AUFGABE >>
Beantworte diese Fragen zum folgenden Artikel über die Pflege von Angehörigen:
1. Wie viele Mitglieder hat die von Kornelia Schmid eröffnete Facebook-Gruppe inzwischen?
2. Wie hoch ist laut dem Gutachten die Erwerbsquote von Pflegenden?
3. Wer ist die Autorin des Gutachtens?

Pflege von Angehörigen: Die doppelte Last

Angehörigenpflege zu Hause trifft Menschen mit niedrigen und mittleren Einkommen besonders hart. Ein Gutachten des Sozialverbands nennt Zahlen.

Eine alte Hand wird von jungen Händen gehalten

68 Prozent der rund 3,4 Millionen Pflegebedürftigen im Land werden von Angehörigen versorgt Foto: dpa

BERLIN taz | Kornelia Schmid kennt die Schicksale. Die 59-Jährige pflegt ihren an Multiple Sklerose erkrankten Mann seit 25 Jahren zu Hause, früher hat sie als Verwaltungsangestellte gearbeitet, aber das ist vorbei. „Pflegende haben es nicht verdient, dass sie in Armut rutschen“, sagt Schmid.

Sie hat den Verein „Pflegende Angehörige“ mit Sitz in Amberg gegründet und eine Facebook-Gruppe eröffnet, in der sich inzwischen mehr als 8.000 Mitglieder über ihren Alltag mit einem pflegebedürftigen Angehörigen zu Hause austauschen. Wer sich in die Gruppe einliest, bekommt einen Eindruck davon, welche Anstrengung, welche Isolation, welche Liebe und auch welche Überforderung in diesem Kosmos der Pflegehaushalte herrschen. „Wer jahrelang pflegt, ist nervlich und körperlich kaputt“, sagt Schmid.

Zu 70 Prozent kümmern sich Frauen um die Pflegebedürftigen in der häuslichen Versorgung, geht aus einem Gutachten hervor, das der Sozialverband Deutschland am Dienstag vorgestellt hat. Die Erwerbsquote von Pflegenden liegt laut diesem Gutachten bei nur 54 Prozent, bei Nichtpflegenden hingegen bei 76 Prozent. Viele der Pflegenden arbeiten, wenn überhaupt, nur in Teilzeit. Wer im selben Haushalt pflegt und gleichzeitig arbeitet, hat im Schnitt nur 65 Prozent des Einkommens eines Nichtpflegenden, heißt es im Gutachten.

68 Prozent der rund 3,4 Millionen Pflegebedürftigen in Deutschland werden „ausschließlich von Angehörigen versorgt“, erklärte Katja Knauthe, Autorin des Gutachtens. In der Gruppe der Pflegenden befinden sich dabei „mehr Menschen mit tieferem und mittlerem Bildungsabschluss als mit einem hohen“, heißt es in dem Gutachten. Höher Qualifizierte pflegen weniger als 14 Stunden pro Woche, während gering Qualifizierte deutlich weniger arbeiten, „dafür aber öfter umfangreiche Pflegeaufgaben innerhalb der Familien übernehmen“, so das Gutachten.

Klassengesellschaft in der Pflege

Es gibt also auch eine Art Klassengesellschaft in der Pflege. Wer gut verdient, kauft sich mitunter durch privat bezahlte Pflegekräfte frei. Haushalte an der Armutsgrenze können das nicht stemmen. „Es gibt Familien, die sind auf das Pflegegeld angewiesen“, erzählt Schmid.

(Extrahierte Dateneinträge)
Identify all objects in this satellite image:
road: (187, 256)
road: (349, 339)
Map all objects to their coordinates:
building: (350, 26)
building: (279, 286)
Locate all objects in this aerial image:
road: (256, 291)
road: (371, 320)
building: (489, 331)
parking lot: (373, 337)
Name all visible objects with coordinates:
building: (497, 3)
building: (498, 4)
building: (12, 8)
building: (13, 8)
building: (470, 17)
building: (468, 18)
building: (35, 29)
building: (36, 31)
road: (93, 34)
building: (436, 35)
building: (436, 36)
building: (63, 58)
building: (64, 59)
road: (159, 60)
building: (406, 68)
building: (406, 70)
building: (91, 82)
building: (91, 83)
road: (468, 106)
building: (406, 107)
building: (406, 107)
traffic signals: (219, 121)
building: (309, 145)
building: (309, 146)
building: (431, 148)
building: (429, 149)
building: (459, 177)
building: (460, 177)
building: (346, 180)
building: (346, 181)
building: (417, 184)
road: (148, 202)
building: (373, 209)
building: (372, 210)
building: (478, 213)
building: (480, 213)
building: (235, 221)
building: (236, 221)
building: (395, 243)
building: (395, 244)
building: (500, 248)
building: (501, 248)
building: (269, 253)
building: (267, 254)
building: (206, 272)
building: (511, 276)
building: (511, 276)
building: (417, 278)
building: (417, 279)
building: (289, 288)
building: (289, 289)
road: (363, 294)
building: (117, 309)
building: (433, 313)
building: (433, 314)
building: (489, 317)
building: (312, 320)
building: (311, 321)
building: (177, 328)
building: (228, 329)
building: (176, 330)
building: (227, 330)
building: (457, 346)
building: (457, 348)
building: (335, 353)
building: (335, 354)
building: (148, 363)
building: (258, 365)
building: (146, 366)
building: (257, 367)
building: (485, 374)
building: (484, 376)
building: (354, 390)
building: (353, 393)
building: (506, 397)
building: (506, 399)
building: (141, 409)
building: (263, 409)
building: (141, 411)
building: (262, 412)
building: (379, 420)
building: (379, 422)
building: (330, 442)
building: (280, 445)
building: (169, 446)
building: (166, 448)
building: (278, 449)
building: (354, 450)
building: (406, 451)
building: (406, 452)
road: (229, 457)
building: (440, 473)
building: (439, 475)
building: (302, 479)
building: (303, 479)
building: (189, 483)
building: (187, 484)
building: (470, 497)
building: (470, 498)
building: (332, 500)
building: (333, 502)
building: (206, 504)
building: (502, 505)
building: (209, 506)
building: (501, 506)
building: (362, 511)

GELÖSTE AUFGABE >>
1. Mehr als 8.000 Mitglieder.
2. 54 Prozent.
3. Katja Knauthe.